Eurozone slips into deflation
The eurozone annual inflation is expected to be -0.2% in December 2014, down from 0.3% in November, according to a flash estimate from Eurostat, the statistical office of the European Union.
According to the statistical office, the negative rate for euro area annual inflation in December is driven by a fall in energy prices (-6.3%, compared with -2.6% in November), while prices remain stable for food, alcohol & tobacco (0.0%, compared with 0.5% in November) and non-energy industrial goods (0.0%, compared with -0.1% in November).
The only annual increase is expected for services (1.2%, stable compared with November).
This level of inflation is the lowest since 2009, like that of the Brent crude oil price which has fallen below $50 a barrel for the first time since May 2009.
Although economists have been reacting with different views, many of them, while pointing at the drop of oil price first, argue that the causes of the negative inflation level are broader.

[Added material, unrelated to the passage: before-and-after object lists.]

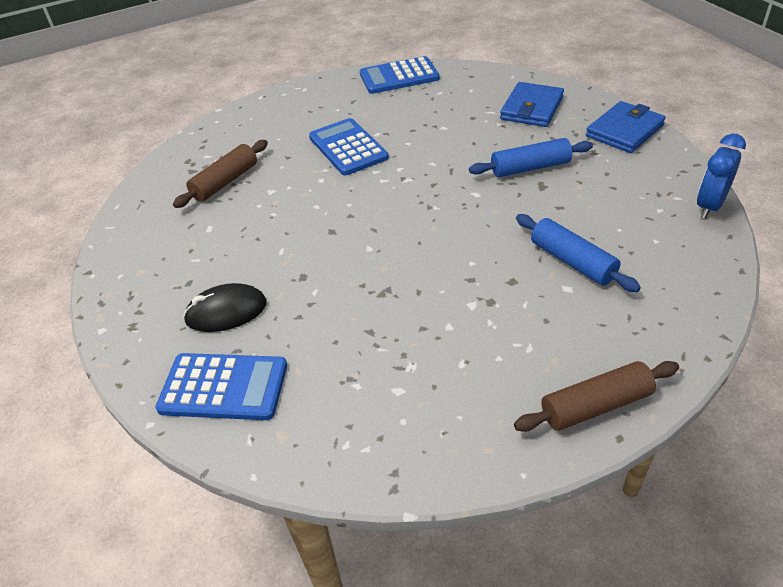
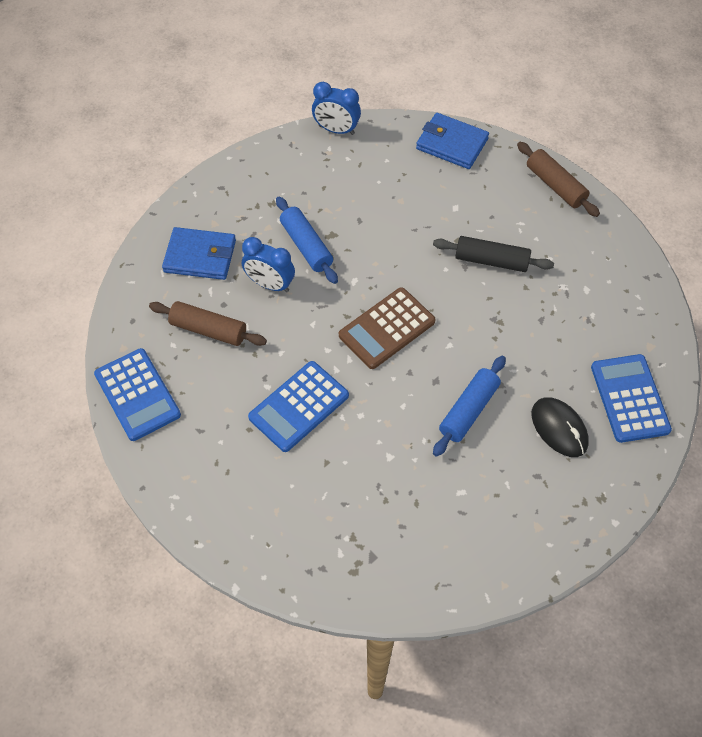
camera: 110 degrees left, 15 degrees up
(225, 182) = (385, 509): brown rolling pin -> brown rolling pin (208, 330)
(408, 207) = (386, 328): none -> brown calculator
(473, 304) = (491, 260): none -> black rolling pin
(487, 143) = (270, 284): none -> blue clock
(572, 261) = (425, 206): blue rolling pin -> blue rolling pin (468, 410)
(624, 131) = (234, 183): blue wallet -> blue wallet (452, 144)

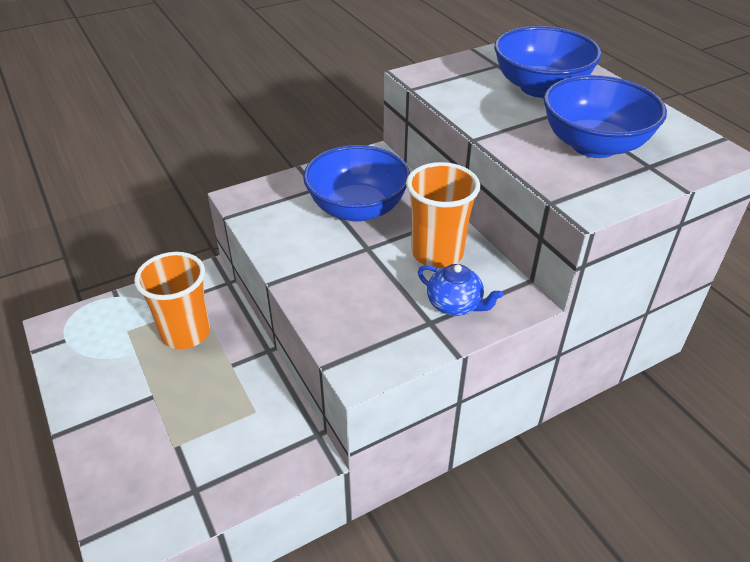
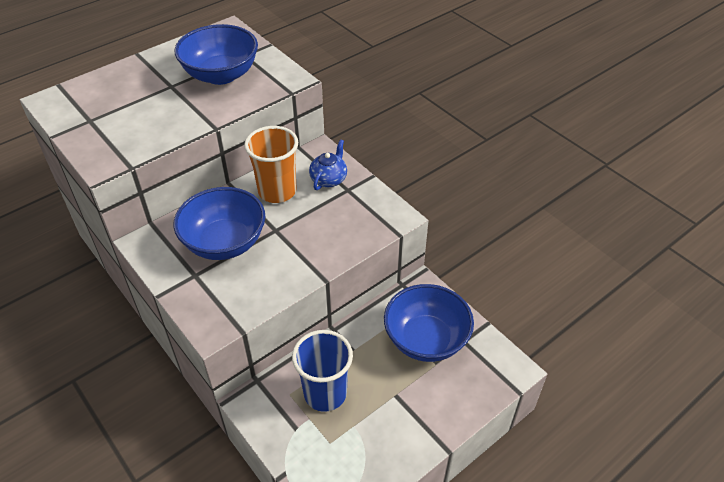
camera: 100 degrees left, 5 degrees up
(186, 333) = (325, 393): orange cup -> blue cup
(540, 88) = (134, 97): blue bowl -> blue bowl (426, 339)

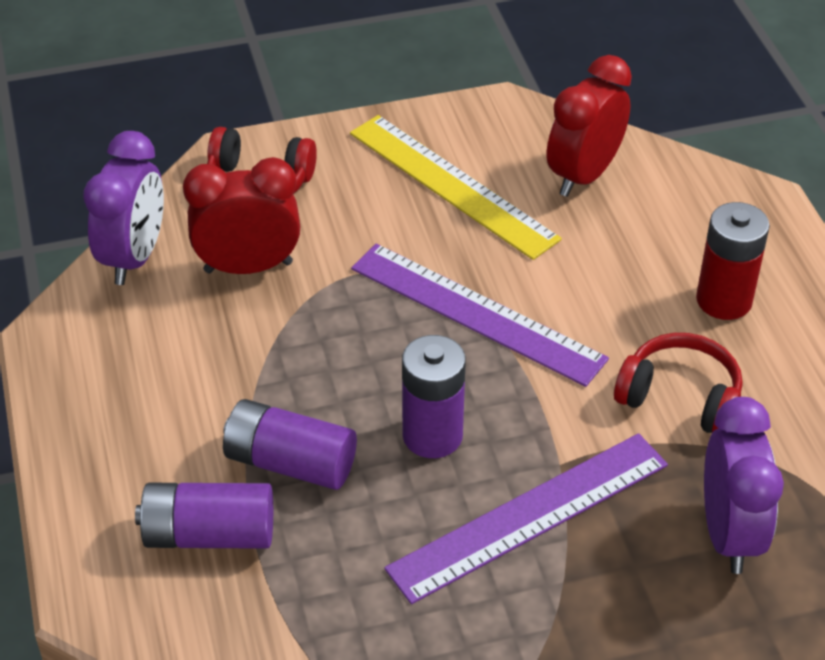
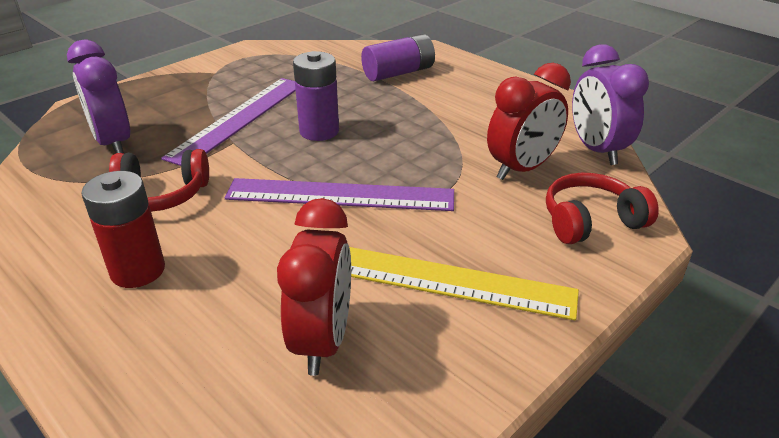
camera: 150 degrees right, 10 degrees down
(290, 463) = (387, 101): purple battery -> none

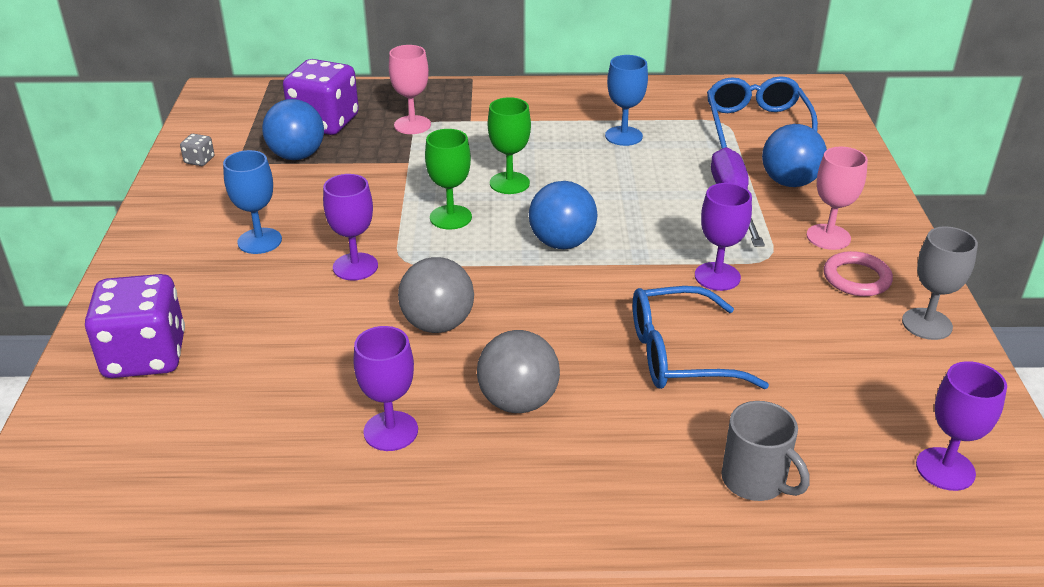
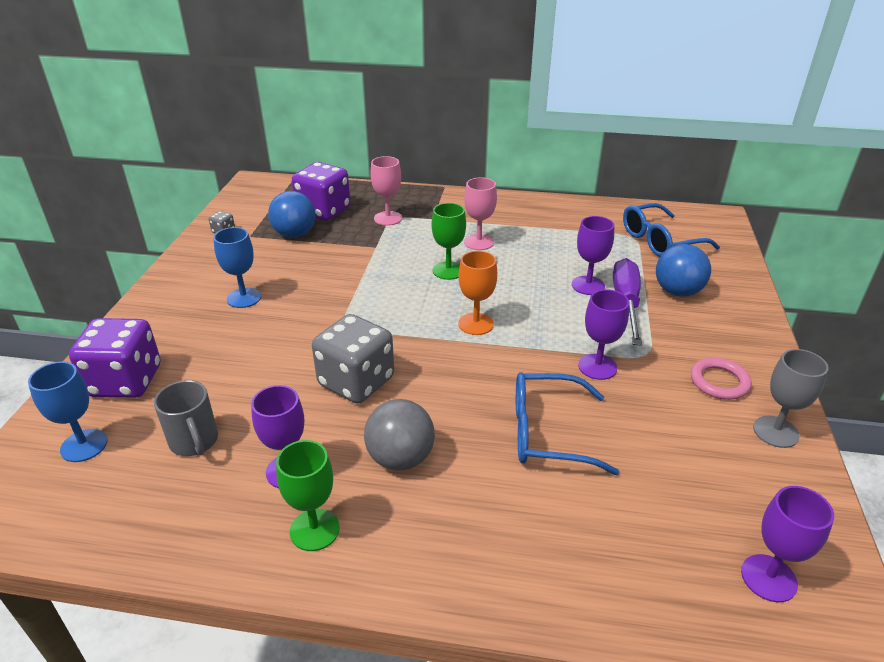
camera: 10 degrees right, 0 degrees up
(355, 267) = (308, 326): purple goblet -> purple goblet (588, 285)
(438, 324) = (356, 381): grey ball -> grey dice
(450, 217) = (394, 294): green goblet -> green goblet (314, 530)
(562, 243) = (476, 324): blue ball -> orange goblet
(623, 136) = (549, 241): blue goblet -> blue goblet (84, 445)
(755, 481) = (587, 563): grey mug -> grey mug (194, 441)
(756, 124) = (660, 241): blue glasses -> blue glasses turned 120 degrees counterclockwise
(828, 237) = (701, 342): pink goblet -> pink goblet (479, 242)

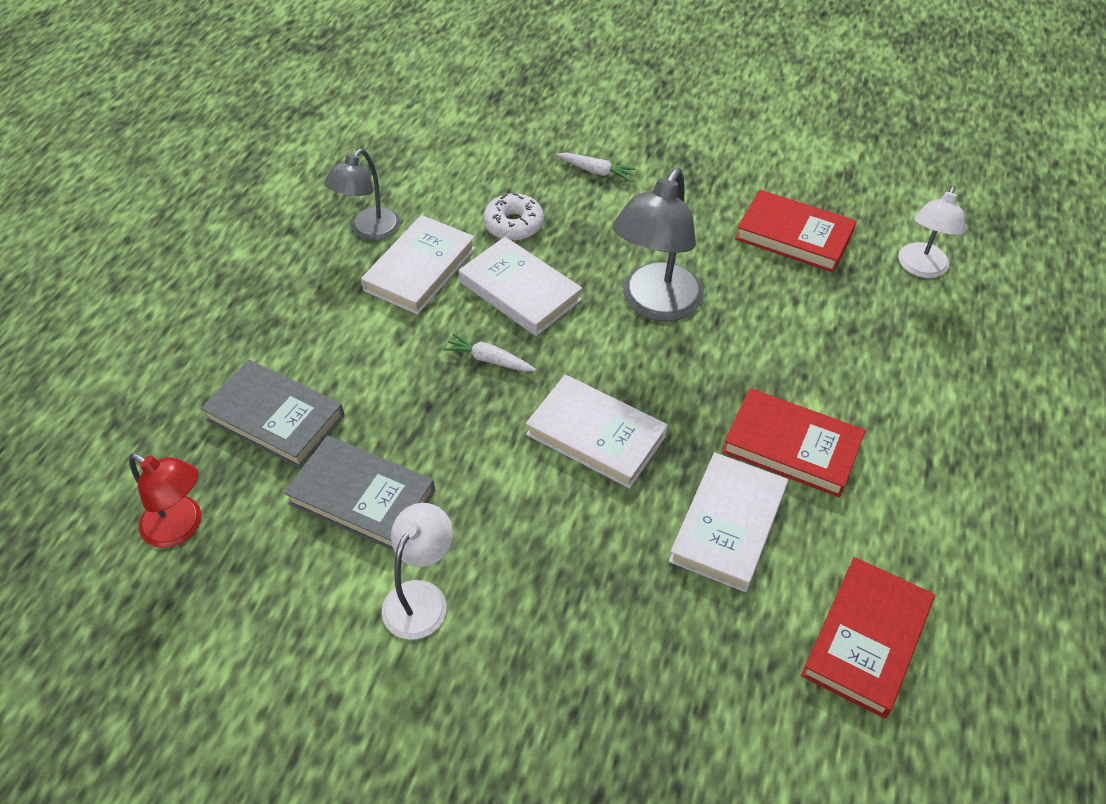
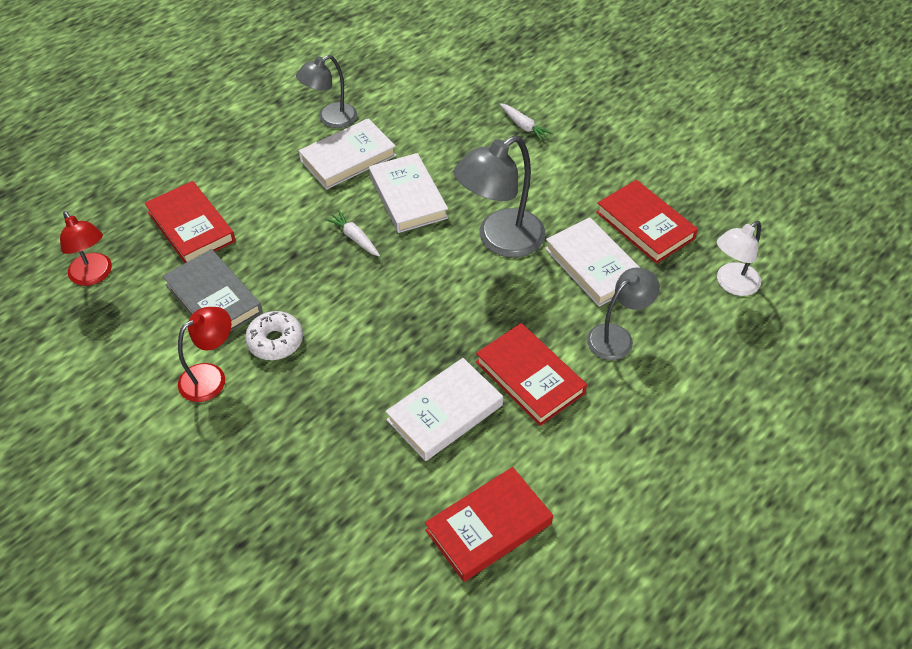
camera: 25 degrees right, 0 degrees up
(275, 417) = (191, 226): grey book -> red book
(421, 597) = (211, 377): white lamp -> red lamp
(514, 225) = (435, 147): white donut -> white donut (275, 341)
(596, 435) = (394, 316): white book -> white book (593, 265)
(849, 366) = (617, 337): none -> grey lamp

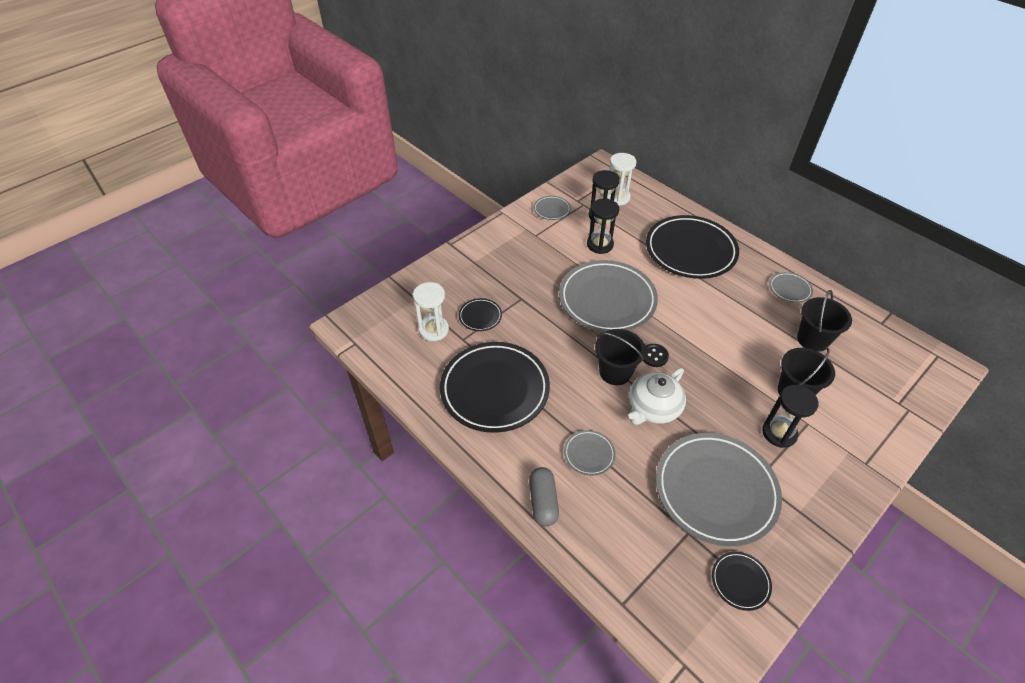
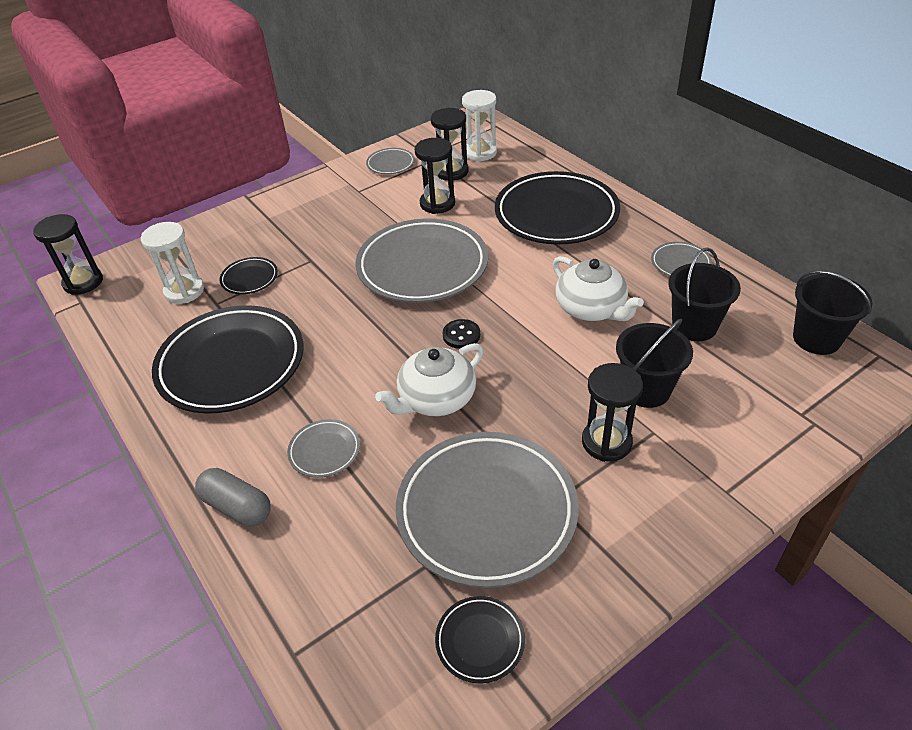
camera: 10 degrees right, 5 degrees down
(349, 326) = (83, 282): none -> black hourglass
(543, 501) = (237, 507): grey capsule -> grey capsule turned 60 degrees counterclockwise
(615, 372) = (400, 352): black bucket -> black bucket (816, 338)
(739, 329) = (591, 308): none -> white teapot

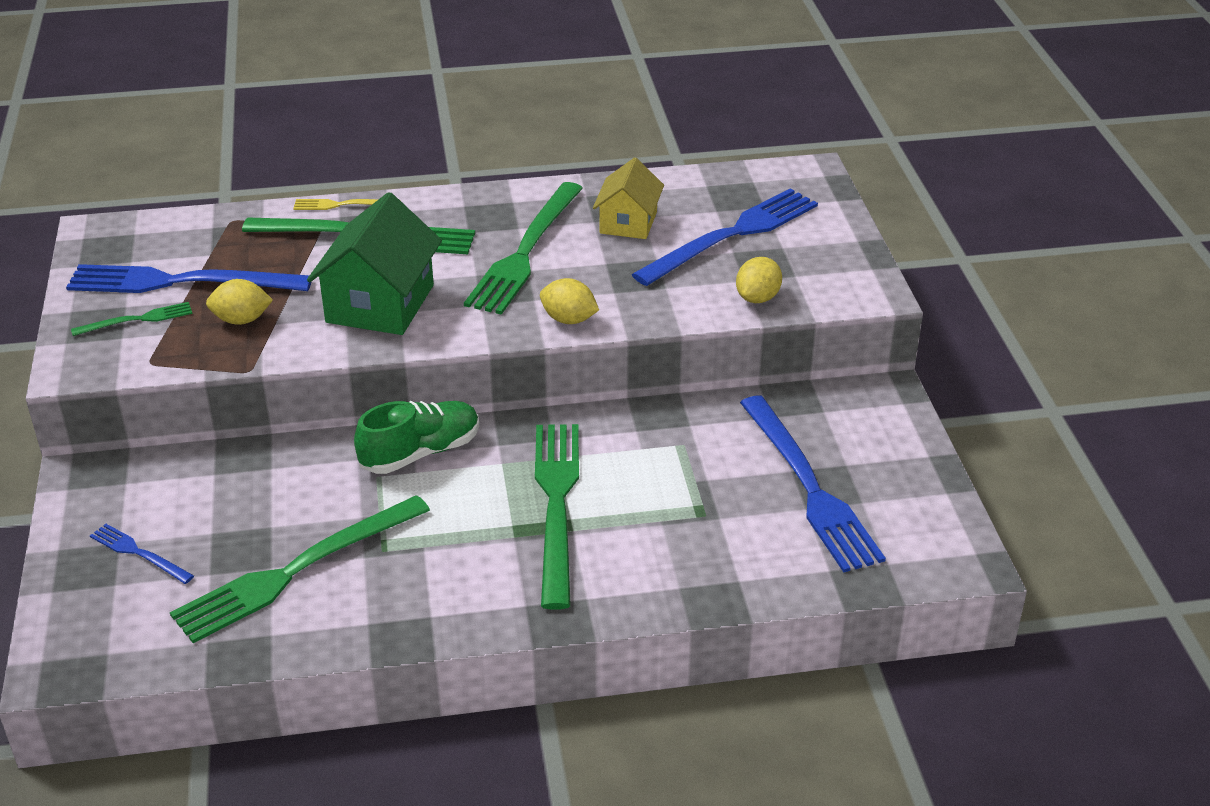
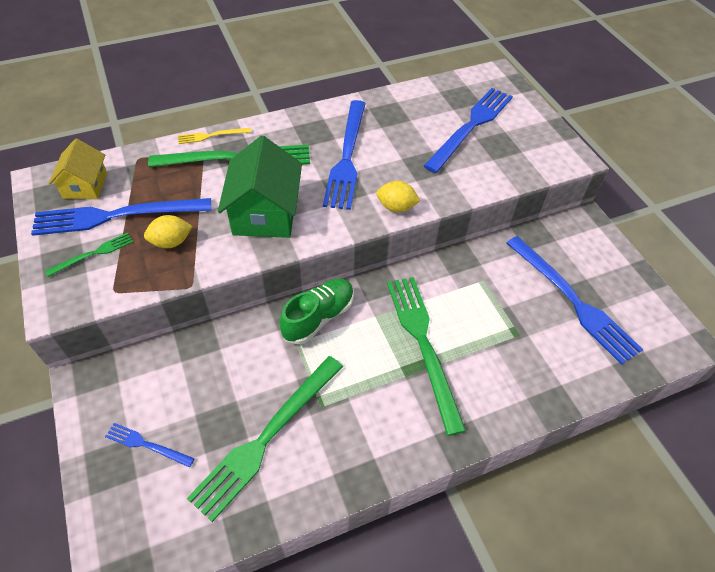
camera: 15 degrees left, 15 degrees up
(525, 252) = (347, 157): green fork -> blue fork
(628, 222) = (403, 125): yellow house -> yellow house (85, 185)
(757, 298) = (507, 172): yellow lemon -> none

As the Guardian reports, Jeremy Cook, chief economist at the international payments company, World First, points the finger against the ECB too.
“You will only need one guess as to what represents the biggest nail in the European inflationary coffin. A 6.3% fall in oil price inflation in the year to December has put year-on-year prices into negative territory for the first time since 2009 in the Eurozone.
“Although oil is a convenient scapegoat for those policymakers that believe that the weakness in prices is ‘transitory’, the lack of willingness on the part of ECB policymakers to actively engage in a scheme to help promote demand in the euro area is the ultimate harvest that has been reaped.
“This has not increased the chances of a European Central Bank QE scheme; that much has already been made clear to be on its way in my opinion. What today’s number has done is show the alarming lack of foresight that the ECB has exercised once again, and how close to the fire the European economy remains.”
The news of negative inflation levels is largely thought to put further pressure on the ECB to start its QE programme. The attention will now be focussed on the central bank’s meeting of next 22 January.